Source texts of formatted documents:
^^^^^^^^
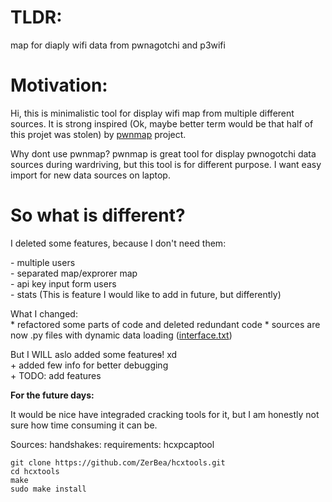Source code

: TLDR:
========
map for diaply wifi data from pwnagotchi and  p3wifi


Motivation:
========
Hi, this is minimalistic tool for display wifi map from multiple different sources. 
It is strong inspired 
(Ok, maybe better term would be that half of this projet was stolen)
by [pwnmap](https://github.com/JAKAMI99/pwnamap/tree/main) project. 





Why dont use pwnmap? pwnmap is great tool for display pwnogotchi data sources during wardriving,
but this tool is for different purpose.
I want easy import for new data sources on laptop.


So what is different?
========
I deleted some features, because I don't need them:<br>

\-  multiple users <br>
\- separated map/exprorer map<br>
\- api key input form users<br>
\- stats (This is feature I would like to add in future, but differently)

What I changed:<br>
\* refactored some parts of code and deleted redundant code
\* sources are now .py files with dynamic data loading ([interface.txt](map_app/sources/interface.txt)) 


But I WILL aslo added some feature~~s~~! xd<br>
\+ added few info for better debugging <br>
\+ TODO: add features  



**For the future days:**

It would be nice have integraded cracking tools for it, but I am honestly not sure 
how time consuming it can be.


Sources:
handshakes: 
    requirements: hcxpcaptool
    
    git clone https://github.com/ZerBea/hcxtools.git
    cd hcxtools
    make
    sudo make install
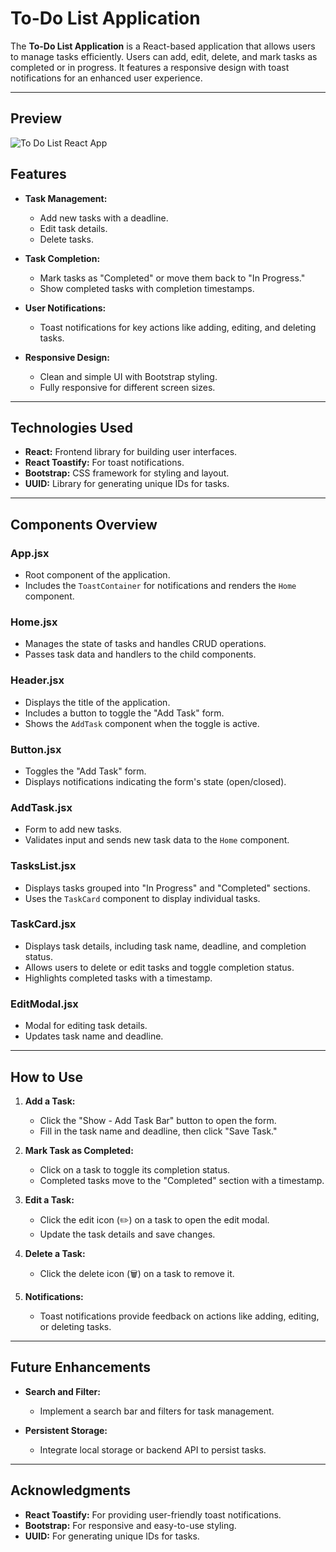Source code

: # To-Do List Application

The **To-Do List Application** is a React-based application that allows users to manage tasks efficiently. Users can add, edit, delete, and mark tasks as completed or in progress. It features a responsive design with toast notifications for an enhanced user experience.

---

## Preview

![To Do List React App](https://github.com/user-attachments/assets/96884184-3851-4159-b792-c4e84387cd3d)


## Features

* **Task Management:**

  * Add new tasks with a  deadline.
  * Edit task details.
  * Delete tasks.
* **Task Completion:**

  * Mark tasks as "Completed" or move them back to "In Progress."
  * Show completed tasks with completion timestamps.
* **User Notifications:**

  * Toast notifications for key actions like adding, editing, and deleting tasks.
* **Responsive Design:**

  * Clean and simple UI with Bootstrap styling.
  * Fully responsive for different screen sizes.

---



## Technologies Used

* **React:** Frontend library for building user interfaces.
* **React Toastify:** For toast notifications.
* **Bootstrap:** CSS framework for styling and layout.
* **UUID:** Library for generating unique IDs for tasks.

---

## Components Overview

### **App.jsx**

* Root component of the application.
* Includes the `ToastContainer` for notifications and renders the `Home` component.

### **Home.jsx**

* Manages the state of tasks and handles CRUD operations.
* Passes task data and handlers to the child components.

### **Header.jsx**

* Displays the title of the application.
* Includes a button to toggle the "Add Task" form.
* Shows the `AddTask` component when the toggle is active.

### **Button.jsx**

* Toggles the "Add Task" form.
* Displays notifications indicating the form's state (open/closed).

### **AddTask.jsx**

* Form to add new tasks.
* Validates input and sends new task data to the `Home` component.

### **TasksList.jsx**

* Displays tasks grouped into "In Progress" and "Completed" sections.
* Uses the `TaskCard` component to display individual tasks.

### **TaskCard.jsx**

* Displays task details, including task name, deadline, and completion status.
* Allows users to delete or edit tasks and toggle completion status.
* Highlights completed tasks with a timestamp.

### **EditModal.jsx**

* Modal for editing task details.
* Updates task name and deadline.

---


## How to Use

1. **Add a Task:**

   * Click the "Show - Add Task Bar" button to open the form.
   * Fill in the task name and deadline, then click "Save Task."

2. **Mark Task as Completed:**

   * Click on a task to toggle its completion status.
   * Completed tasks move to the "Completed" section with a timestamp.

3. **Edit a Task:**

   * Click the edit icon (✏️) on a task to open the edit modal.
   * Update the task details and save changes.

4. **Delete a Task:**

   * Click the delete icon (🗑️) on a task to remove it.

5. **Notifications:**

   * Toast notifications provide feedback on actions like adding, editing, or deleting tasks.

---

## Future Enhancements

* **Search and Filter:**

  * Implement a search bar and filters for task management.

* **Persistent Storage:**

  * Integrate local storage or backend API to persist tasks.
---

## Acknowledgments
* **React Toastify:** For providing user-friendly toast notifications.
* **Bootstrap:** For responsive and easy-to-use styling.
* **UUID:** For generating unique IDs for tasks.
^^^^^^^^
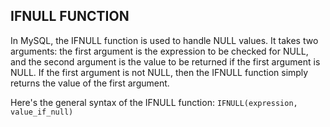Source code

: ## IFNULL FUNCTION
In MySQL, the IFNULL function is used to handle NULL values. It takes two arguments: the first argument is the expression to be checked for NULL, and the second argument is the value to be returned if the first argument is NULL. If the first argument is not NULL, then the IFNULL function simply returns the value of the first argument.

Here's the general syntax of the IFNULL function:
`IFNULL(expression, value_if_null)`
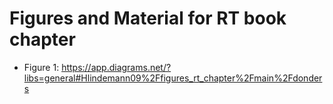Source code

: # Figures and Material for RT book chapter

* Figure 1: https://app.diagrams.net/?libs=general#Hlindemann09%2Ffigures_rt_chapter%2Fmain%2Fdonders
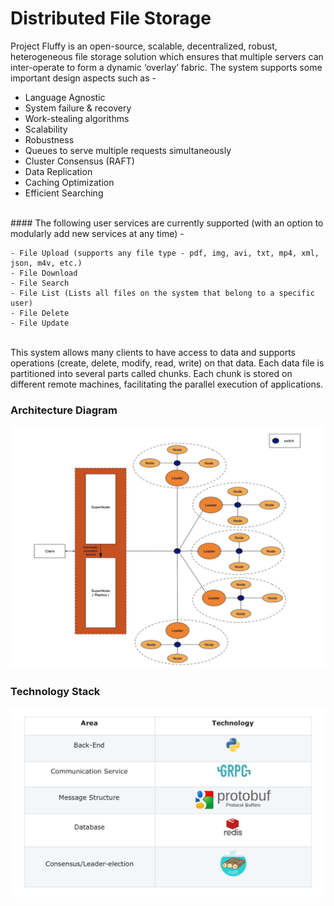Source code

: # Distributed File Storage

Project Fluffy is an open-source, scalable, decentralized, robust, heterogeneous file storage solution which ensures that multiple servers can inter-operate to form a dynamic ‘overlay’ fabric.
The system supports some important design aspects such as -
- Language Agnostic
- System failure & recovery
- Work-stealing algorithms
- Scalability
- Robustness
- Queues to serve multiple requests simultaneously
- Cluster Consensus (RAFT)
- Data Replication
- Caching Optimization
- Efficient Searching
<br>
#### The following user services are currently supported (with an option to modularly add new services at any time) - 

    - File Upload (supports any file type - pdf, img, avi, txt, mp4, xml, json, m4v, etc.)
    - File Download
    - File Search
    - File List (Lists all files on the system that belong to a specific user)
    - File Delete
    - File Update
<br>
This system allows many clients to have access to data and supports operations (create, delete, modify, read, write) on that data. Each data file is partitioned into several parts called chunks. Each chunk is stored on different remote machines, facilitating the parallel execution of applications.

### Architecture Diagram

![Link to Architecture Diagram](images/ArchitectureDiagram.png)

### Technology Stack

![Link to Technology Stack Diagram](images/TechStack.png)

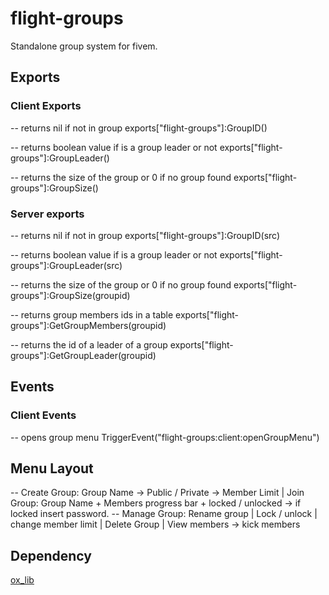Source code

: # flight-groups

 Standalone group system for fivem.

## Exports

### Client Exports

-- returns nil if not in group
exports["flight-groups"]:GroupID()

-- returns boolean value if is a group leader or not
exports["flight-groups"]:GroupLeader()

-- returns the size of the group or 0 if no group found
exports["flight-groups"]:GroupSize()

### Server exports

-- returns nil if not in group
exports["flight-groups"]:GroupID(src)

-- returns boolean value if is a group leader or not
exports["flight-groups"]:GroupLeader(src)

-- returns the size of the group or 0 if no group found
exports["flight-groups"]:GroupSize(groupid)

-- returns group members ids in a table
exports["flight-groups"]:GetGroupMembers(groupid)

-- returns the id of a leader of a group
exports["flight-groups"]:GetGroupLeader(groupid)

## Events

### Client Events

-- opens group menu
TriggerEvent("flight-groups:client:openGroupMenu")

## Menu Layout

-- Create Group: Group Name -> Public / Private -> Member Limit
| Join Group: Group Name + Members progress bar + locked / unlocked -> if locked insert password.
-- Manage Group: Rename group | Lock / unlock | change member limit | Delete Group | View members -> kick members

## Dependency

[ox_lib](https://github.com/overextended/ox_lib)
^^^^^^^^
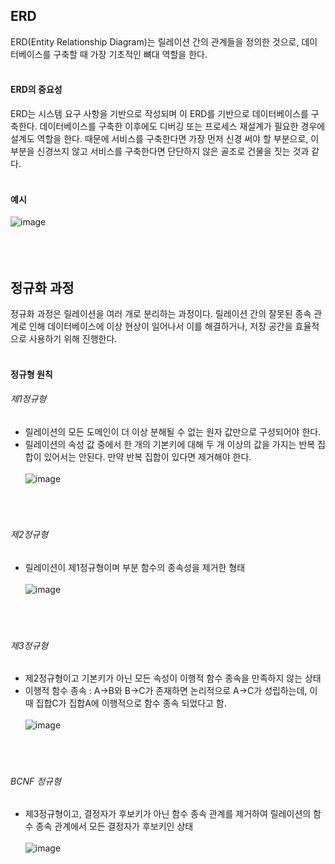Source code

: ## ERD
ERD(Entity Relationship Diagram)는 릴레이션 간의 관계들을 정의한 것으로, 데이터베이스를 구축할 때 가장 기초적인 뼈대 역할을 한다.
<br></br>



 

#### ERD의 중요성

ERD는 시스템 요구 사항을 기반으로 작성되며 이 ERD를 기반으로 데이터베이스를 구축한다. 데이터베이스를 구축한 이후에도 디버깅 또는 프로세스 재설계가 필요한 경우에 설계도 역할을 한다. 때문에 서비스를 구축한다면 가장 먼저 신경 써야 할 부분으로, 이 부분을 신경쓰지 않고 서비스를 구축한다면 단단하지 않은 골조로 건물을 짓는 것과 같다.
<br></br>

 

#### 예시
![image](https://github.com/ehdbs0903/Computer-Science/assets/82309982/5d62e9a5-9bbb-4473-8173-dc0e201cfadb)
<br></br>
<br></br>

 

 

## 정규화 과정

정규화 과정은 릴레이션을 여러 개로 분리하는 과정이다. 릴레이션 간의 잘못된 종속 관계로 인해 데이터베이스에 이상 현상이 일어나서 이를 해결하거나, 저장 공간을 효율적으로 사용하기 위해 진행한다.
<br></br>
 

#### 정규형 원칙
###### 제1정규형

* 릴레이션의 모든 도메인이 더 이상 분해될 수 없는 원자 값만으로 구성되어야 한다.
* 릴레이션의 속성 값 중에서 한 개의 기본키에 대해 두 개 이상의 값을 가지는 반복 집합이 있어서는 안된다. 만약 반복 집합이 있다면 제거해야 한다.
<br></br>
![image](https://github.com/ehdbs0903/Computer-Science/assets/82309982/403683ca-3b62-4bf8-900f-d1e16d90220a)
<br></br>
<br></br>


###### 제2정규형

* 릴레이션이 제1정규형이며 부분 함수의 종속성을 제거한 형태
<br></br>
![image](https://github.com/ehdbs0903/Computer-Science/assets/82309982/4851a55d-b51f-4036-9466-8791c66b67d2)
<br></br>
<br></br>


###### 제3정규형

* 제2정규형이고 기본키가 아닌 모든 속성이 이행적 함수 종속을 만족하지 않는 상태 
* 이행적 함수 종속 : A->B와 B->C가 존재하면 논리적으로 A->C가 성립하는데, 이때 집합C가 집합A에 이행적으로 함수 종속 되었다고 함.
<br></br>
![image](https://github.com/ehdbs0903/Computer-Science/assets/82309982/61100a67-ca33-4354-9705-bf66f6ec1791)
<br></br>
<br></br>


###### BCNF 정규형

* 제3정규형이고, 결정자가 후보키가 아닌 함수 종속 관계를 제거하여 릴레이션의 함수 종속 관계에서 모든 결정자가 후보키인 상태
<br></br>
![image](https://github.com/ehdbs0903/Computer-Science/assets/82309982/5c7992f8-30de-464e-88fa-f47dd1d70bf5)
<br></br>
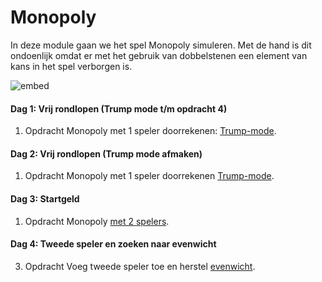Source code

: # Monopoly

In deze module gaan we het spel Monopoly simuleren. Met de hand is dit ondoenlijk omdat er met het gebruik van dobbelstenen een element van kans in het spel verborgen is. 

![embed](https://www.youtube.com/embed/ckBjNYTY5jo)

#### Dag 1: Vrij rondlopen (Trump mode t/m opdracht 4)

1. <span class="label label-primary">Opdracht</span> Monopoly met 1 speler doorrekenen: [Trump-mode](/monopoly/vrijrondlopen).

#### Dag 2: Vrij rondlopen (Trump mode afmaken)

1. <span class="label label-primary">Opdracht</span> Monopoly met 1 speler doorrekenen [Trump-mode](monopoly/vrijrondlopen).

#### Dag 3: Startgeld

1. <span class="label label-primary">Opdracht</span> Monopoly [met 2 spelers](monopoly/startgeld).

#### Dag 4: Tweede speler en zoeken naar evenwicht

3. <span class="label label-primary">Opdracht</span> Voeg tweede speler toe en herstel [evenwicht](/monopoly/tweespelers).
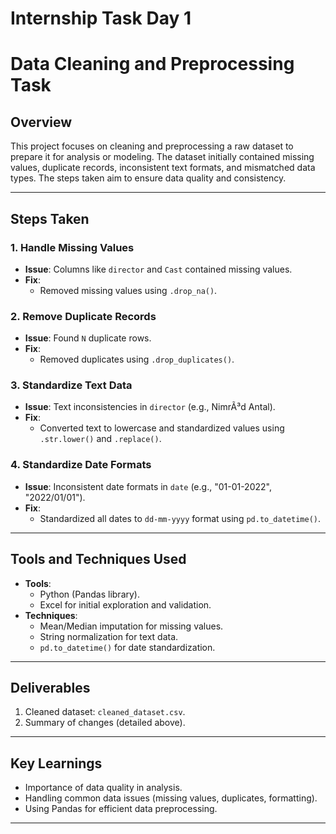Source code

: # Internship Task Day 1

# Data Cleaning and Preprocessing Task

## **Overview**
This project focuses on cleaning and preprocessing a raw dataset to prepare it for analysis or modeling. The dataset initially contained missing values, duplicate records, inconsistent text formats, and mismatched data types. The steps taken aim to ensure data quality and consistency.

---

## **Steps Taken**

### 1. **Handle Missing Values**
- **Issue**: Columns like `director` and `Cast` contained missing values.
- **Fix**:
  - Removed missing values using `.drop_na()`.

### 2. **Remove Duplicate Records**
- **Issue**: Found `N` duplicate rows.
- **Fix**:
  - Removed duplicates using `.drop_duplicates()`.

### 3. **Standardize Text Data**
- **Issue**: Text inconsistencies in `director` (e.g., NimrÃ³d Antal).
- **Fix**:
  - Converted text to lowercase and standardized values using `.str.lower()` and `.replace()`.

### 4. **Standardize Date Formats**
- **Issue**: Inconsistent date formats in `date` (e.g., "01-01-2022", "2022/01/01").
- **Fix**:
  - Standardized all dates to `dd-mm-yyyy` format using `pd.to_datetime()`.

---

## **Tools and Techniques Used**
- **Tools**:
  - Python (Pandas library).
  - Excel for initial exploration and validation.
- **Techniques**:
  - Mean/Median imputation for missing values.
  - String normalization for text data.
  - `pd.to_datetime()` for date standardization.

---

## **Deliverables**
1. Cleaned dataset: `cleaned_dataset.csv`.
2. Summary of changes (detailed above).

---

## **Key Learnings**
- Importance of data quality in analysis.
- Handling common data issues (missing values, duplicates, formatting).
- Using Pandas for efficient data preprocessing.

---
^^^^^^^^
Gather every line in the records that contains the string "UUID" and copy each one out in full.

EXPECTED ANSWER:
* **UUID:** Library for generating unique IDs for tasks.
* **UUID:** For generating unique IDs for tasks.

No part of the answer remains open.